Local Plan Support
Mineral & Waste Local Plans need to address all current and future waste management and/or minerals supply issues within the plan area, and must be consistent with the National Planning Framework and Planning Practice Guidance (in particular the chapters on waste and minerals).
At BPP Consulting, we are able to provide our expertise in all areas of planning including:
- Project and team management
- Evidence gathering
- Identification of issues and options
- Options appraisal inc. Sustainability Appraisal
- Site identification and appraisal
- Policy preparation
- Stakeholder and community engagement
- Giving evidence at examination hearings
The preparation of a local plan involves several key stages, all of which are prescribed in legislation, with advice on approaches set out in policy and guidance. These stages and our approach are set out below.
Issues and Options
All partners at BPP Consulting are experienced in identifying issues and preparing options for appraisal. Support is provided with the following in mind:
- Have all the key issues been addressed?

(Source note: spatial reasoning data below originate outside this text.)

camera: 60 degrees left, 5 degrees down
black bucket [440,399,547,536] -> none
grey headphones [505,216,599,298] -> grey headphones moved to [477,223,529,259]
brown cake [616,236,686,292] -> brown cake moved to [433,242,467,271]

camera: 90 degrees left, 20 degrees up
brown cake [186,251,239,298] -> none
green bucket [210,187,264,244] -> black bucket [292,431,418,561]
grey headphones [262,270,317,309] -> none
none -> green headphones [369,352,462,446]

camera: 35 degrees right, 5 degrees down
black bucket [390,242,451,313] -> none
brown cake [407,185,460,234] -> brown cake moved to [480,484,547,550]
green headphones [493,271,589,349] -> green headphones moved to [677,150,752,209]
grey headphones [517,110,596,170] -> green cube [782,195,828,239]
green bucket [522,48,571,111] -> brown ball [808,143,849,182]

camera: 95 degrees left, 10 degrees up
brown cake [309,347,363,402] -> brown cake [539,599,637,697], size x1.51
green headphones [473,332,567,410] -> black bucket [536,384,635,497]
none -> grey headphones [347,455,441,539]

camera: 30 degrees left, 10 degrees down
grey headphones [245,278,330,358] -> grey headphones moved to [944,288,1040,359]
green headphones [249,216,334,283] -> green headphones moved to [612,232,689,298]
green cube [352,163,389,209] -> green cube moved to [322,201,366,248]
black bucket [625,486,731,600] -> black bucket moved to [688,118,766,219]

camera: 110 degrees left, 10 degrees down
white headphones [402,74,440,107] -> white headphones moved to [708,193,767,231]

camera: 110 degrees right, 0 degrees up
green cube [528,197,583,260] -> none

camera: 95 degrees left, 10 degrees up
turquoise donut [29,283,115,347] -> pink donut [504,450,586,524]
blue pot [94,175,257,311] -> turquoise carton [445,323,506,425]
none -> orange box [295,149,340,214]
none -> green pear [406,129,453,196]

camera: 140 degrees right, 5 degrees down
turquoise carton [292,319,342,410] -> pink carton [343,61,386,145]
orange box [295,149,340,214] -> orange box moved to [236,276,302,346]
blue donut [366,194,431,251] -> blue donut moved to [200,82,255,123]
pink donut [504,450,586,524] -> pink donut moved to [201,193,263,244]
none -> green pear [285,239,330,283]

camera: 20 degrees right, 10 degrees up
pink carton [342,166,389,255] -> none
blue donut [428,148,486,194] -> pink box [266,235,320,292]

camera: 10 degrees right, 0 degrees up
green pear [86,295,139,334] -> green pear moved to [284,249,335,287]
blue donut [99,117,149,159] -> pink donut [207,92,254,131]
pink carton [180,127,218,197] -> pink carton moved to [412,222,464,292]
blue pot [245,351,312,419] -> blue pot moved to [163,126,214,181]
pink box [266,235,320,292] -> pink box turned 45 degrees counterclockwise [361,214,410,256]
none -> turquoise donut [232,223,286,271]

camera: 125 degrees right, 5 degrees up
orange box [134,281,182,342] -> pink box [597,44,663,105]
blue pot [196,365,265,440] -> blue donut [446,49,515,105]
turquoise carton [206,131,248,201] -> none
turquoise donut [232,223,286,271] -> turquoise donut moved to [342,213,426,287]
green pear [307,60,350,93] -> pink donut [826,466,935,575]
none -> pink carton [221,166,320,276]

- What would each option achieve and could other options be considered?
- How would this translate into a policy?
- Is it clear how objectives will be delivered by the options and how deliverable are they?
- Are the options sufficiently well defined to allow meaningful appraisal?
- Sustainability Appraisal
- Deliverability Appraisal - establishing whether an option e.g. a proposed site is likely to come forward during the Plan period.
Draft policies and approaches
We have extensive experience of drafting statutory plans. The draft Plan will be used to consult the community & stakeholders on the proposed approaches to minerals supply and/or waste management, and so should be written in jargon-free, non-technical language. To ensure a clear audit trail, we generally recommend that draft Plans include a summary assessment of each of the options with details included in a background paper.
Proposed Submission Plan
The Plan that an authority proposes to submit for examination is the culmination of all the work carried to identify the minerals supply and/or waste management issues, and the best approaches to dealing with them. The Plan needs to have considered all the comments made by stakeholders & communities and should represent a broad consensus on waste management and minerals supplied in an area. Where it is apparent that it may be possible for representations on Plans to be withdrawn, appropriate advice can be provided on the approach to take; this may include consideration of an amendment to the Plan.
The examination of the Plan is likely to be a most intense period. Once an Inspector has been appointed, every effort needs to be made to ensure concise, helpful and robust answers are given to the Inspector’s questions - which can come thick and fast. At this time it is essential to maintain a cool, clear head. It may be necessary to gather further evidence and negotiate modifications to the Plan to ensure its soundness. The Inspector may even resume hearings to consider further evidence.
The final stage of plan-making process is the Adoption, which is generally the most straight forward, but must follow legislative procedures to avoid the risk of judicial review. Once the Inspector’s final report has been received, briefings for Members and senior officers are usually needed setting out the key points. At this stage there will be no opportunity to make any further main modifications to the Plan and thus it will merely need finalising for publication.
The methodology followed at BPP Consulting for identifying sites, involves developing a range of assessment indicators with regard to relevant guidance and policy objectives contained, in particular, in the following documents and reference sources:
- Relevant National Policy Statements
- National Planning Policy Framework and National Planning Policy for Waste
- Planning Practice Guidance
- Relevant adopted Local Plans
- The sustainability appraisal (SA) scoping report and SA framework.
Assessment indicators will also be developed with regards to other functional and operational criteria required to determine the viability of the site, e.g. shape, size, layout and access. For each assessment indicator, evaluation criteria will be developed for consistent application to all sites.